* _WORK ITEM A_
Answer each question from the passage on the genealogy miner. Label your answers (i), (ii), (iii).
(i) What example configuration file is provided, and who is its focal academic?
(ii) How long should the crawl with the 14 example seed academics take?
(iii) Which application was used to produce the final graphic?
* _WORK ITEM B_
For each statement, say whether it agrees with the passage on the genealogy miner. Answer yes or no, and quote the words from the passage that decide it.
(i) The output file describing the genealogy is in a binary format.
(ii) The GraphViz rendering is suitable as a production-quality final graphic.
(iii) Seeds are academics with whom the script tries to find shared ancestry.
* _WORK ITEM C_
Pick up the passage on the genealogy miner after its last sentence and continue it.

* _SUPPLIED PASSAGE_
.....

Including common ancestors in the genealogy is a lot more challenging. The number of individuals that have a shared common ancestor with a typical living academic is going to be huge, resulting in a lot of queries to the MGP and producing an unwieldy visualisation. Instead, we want some way of selecting a few interesting individuals to see if their ancestry can be connected to the person we're building a genealogy for (I'll call this person the focal academic for short) and then building the visualisation around that, possibly culling a few unwanted branches of the tree in the process.

Some Scripts

The Script-GenealogyMiner directory contains a Python script, genealogy_miner.py, that crawls the MGP for a given focal academic, attempting to connect him/her to other academics. It's configured through another Python file (specified as a command line argument) that contains configuration options. I've provided an example, config_turing.py, with Alan Turing as the focal academic. To run this example, download the Script-GenealogyMiner directory and execute:

python genealogy_miner.py config_turing.py turing.dot

For demonstration purposes, the configuration only has a few seed academics (see SEED_ID_LIST). Seeds are academics the script will attempt to find shared ancestry with. Crawling can take a while, depending on the number of individuals to be crawled, the number of ancestors they have, and the response time of the MGP servers. The crawl with the 14 example seed academics should take less than four minutes.

graphviz rendering of the Turing example with all demo seeds.

GraphViz rendering of the Turing example.

The output is a plain-text dot file (turing.dot) describing the genealogy (as a list of nodes and edges, including some formatting instructions such as text and arrow colours) that can be imported into other applications (I used OmniGraffle) so you can do further design work. dot is a popular graph description format and is fairly well supported. If you have GraphViz installed on your system, you can have it generate a rendering via:

dot -T png turing.dot > turing.png

The GraphViz rendering isn't production-quality -- for the final graphic I imported the dot file into OmniGraffle -- but it's useful when you're tweaking the crawl configuration. It takes a bit of guesswork to determine which academics might be reachable from the focal node. The configuration file allows you to specify a few different features which you'll need to play around with, so having GraphViz on hand to do quick renderings of the resulting genealogy is useful.

.....

* _SUPPLIED MATERIAL_

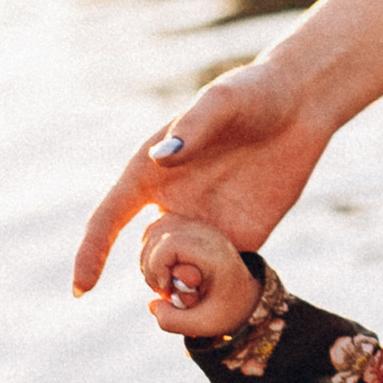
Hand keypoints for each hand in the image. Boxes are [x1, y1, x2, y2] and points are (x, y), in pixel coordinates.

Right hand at [71, 0, 382, 294]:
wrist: (301, 105)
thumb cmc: (252, 92)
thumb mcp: (223, 101)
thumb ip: (194, 125)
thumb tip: (162, 155)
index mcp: (150, 172)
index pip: (108, 218)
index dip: (92, 253)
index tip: (82, 289)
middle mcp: (173, 202)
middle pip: (146, 254)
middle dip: (154, 273)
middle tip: (181, 276)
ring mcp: (206, 222)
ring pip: (182, 270)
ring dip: (186, 285)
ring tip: (206, 286)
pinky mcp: (242, 234)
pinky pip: (221, 272)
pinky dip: (218, 288)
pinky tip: (230, 290)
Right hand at [140, 212, 257, 338]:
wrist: (244, 292)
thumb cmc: (228, 307)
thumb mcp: (205, 324)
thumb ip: (173, 321)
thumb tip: (152, 304)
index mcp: (213, 252)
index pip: (170, 245)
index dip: (159, 269)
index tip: (168, 290)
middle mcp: (204, 232)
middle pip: (156, 238)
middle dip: (152, 270)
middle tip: (167, 290)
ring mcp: (195, 225)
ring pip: (152, 235)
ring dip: (150, 264)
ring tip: (168, 283)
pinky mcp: (185, 224)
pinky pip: (155, 234)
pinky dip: (152, 255)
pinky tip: (165, 272)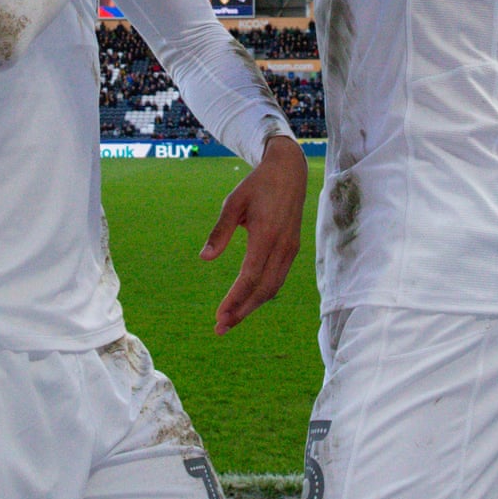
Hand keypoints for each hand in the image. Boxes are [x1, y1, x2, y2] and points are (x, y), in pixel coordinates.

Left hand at [200, 135, 307, 332]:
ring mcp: (291, 248)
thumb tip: (205, 258)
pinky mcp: (292, 248)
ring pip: (273, 287)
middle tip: (220, 327)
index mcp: (267, 234)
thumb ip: (220, 231)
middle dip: (242, 311)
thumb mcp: (233, 202)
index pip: (250, 276)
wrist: (289, 171)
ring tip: (231, 319)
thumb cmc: (258, 185)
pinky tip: (247, 299)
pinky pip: (278, 278)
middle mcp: (282, 246)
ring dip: (252, 306)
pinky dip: (262, 293)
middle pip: (264, 289)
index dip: (235, 299)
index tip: (219, 316)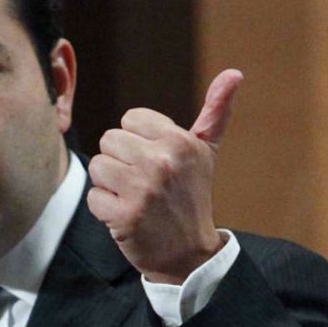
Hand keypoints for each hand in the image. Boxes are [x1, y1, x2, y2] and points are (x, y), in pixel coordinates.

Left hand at [86, 69, 242, 284]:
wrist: (189, 254)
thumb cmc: (192, 196)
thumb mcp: (206, 153)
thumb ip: (214, 112)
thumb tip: (234, 72)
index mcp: (180, 141)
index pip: (129, 119)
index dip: (137, 141)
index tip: (155, 161)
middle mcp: (162, 162)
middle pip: (109, 141)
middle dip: (121, 162)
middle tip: (143, 182)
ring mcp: (142, 190)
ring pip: (97, 166)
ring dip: (110, 185)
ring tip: (133, 197)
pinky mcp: (124, 216)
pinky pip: (93, 197)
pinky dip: (104, 210)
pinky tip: (126, 216)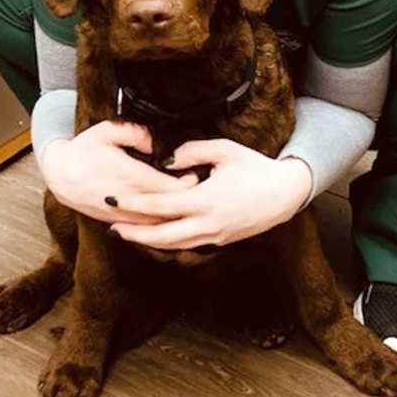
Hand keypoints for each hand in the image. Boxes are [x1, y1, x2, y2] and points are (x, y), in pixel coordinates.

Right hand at [40, 121, 197, 224]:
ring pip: (157, 223)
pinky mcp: (118, 222)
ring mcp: (122, 214)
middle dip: (186, 200)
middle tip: (201, 188)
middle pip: (167, 207)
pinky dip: (160, 225)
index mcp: (129, 175)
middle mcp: (128, 199)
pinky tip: (172, 218)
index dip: (187, 183)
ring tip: (190, 203)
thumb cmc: (85, 149)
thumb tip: (155, 143)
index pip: (167, 186)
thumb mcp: (108, 130)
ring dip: (175, 215)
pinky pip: (144, 229)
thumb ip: (135, 132)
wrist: (60, 175)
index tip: (198, 173)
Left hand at [108, 139, 312, 249]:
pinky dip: (168, 242)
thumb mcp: (225, 150)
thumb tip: (166, 160)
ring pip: (173, 245)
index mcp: (205, 200)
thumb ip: (192, 152)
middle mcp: (207, 224)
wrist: (286, 193)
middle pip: (161, 236)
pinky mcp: (220, 241)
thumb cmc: (256, 167)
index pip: (160, 207)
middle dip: (133, 232)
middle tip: (110, 225)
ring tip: (126, 233)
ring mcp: (214, 236)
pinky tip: (156, 235)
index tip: (112, 199)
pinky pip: (187, 245)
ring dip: (148, 241)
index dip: (132, 204)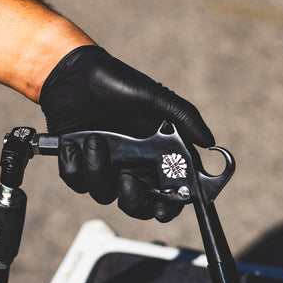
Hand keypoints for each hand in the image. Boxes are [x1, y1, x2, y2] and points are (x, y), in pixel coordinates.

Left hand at [39, 45, 213, 220]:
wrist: (73, 74)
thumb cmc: (117, 83)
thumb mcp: (155, 98)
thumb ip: (185, 118)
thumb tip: (209, 141)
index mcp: (154, 155)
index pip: (167, 194)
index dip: (166, 206)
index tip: (161, 207)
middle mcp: (131, 165)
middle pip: (136, 205)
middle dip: (131, 199)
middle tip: (126, 180)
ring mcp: (104, 166)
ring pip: (103, 193)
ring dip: (97, 169)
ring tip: (94, 139)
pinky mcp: (78, 163)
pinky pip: (75, 181)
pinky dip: (72, 165)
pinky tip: (72, 143)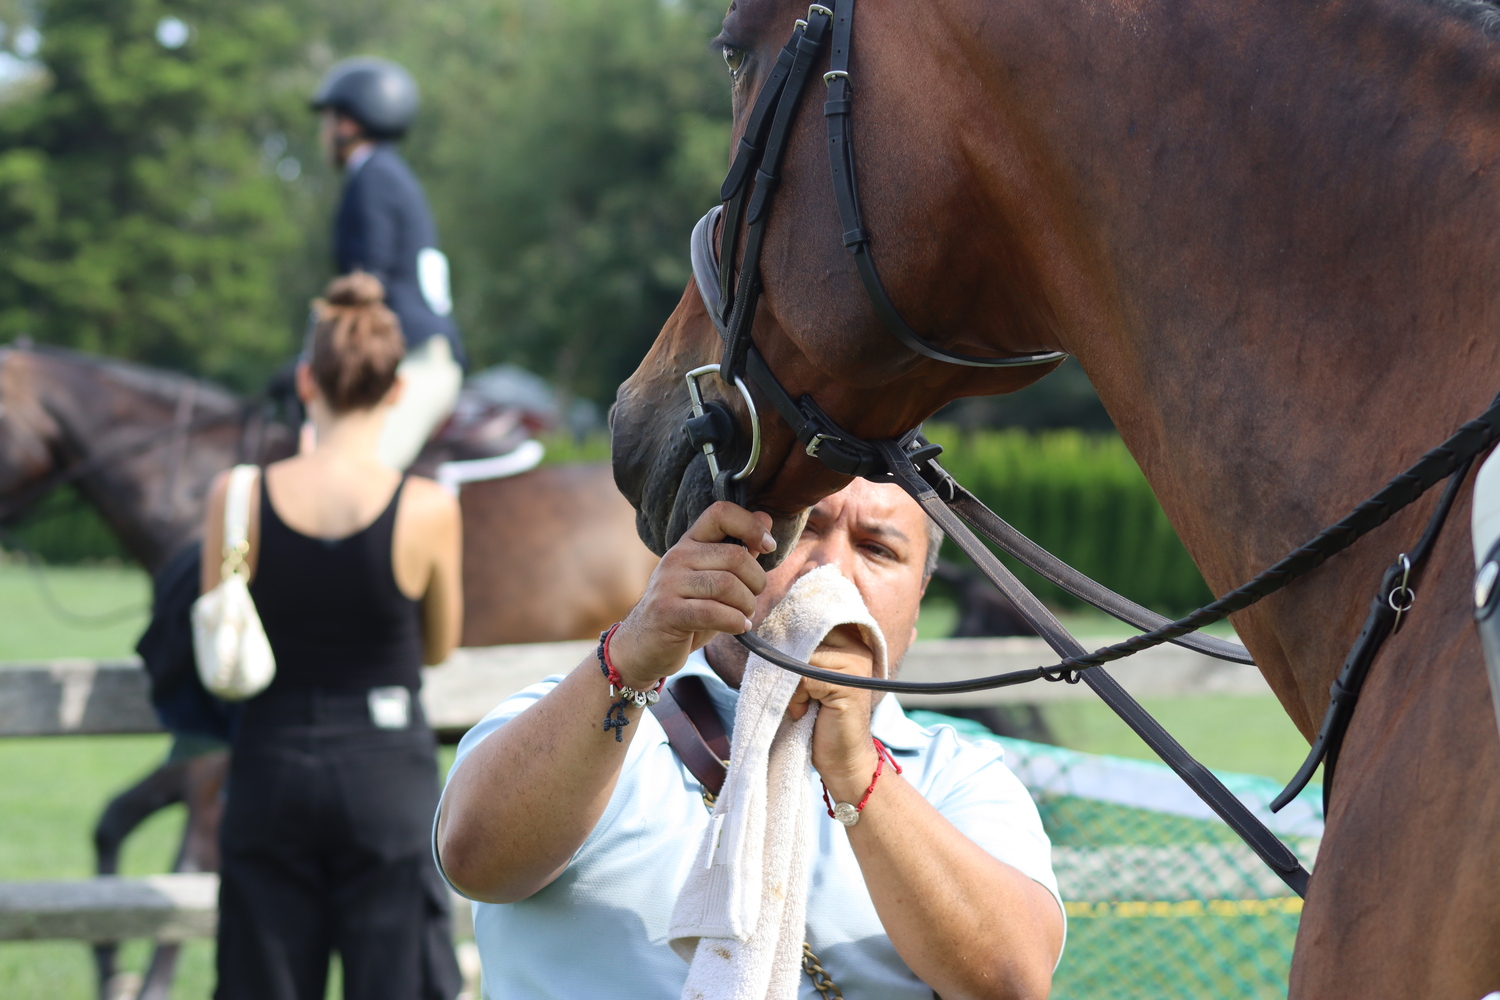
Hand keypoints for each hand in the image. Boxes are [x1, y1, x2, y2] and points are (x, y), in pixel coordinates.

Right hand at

.....

* _EXERCISE OUTPUT A_
(i) config_turing.py, with Alan Turing as the focal academic.
(ii) Less than four minutes.
(iii) OmniGraffle.

* _EXERCISE OUTPUT B_
(i) No: "The output is a plain-text dot file (turing.dot) describing the genealogy"
(ii) No: "The GraphViz rendering isn't production-quality"
(iii) Yes: "Seeds are academics the script will attempt to find shared ancestry with."

* _EXERCISE OUTPUT C_
I should note that the script builds on Geneagrapher (already included in the Script-GenealogyMiner directory), which it uses to query the online MGP database.

Taking a look in config_turing.py shows how we can configure the crawler:

  • The focal academic (ID_FOCAL_NODE): The MGP identifier of the academic for whom we are generating the genealogy. This is given in the Mathematics Genealogy Project URL for a particular academic; e.g., Turing's page ends in ...?id=8014.
  • Prospective connections (SEED_ID_LIST): A list of individuals in the MGP, again identified by their MGP identifier. The script will try to find common ancestry between the focal node and these individuals. So, given the Turing example configuration, the script will look to see if Richard Feynman and Alan Turing have a common ancestor, and if so, it will include both their ancestries in the genealogy.
  • Tree pruning (CULL_AND_ABOVE and ERASE_INDIVIDUAL): Including a particular academic can introduce a large ancestry and produce an ungainly genealogy. These two parameters (the cull list and the erasure list) allow us to prune the tree. Culling (CULL_AND_ABOVE) will remove an individual and his/her entire ancestry. Erasure (ERASE_INDIVIDUAL) will remove a particular individual but leave his/her ancestors untouched. Culling (as opposed to erasure) an individual will also insert an ellipsis above its children nodes to indicate that part of the tree was removed there.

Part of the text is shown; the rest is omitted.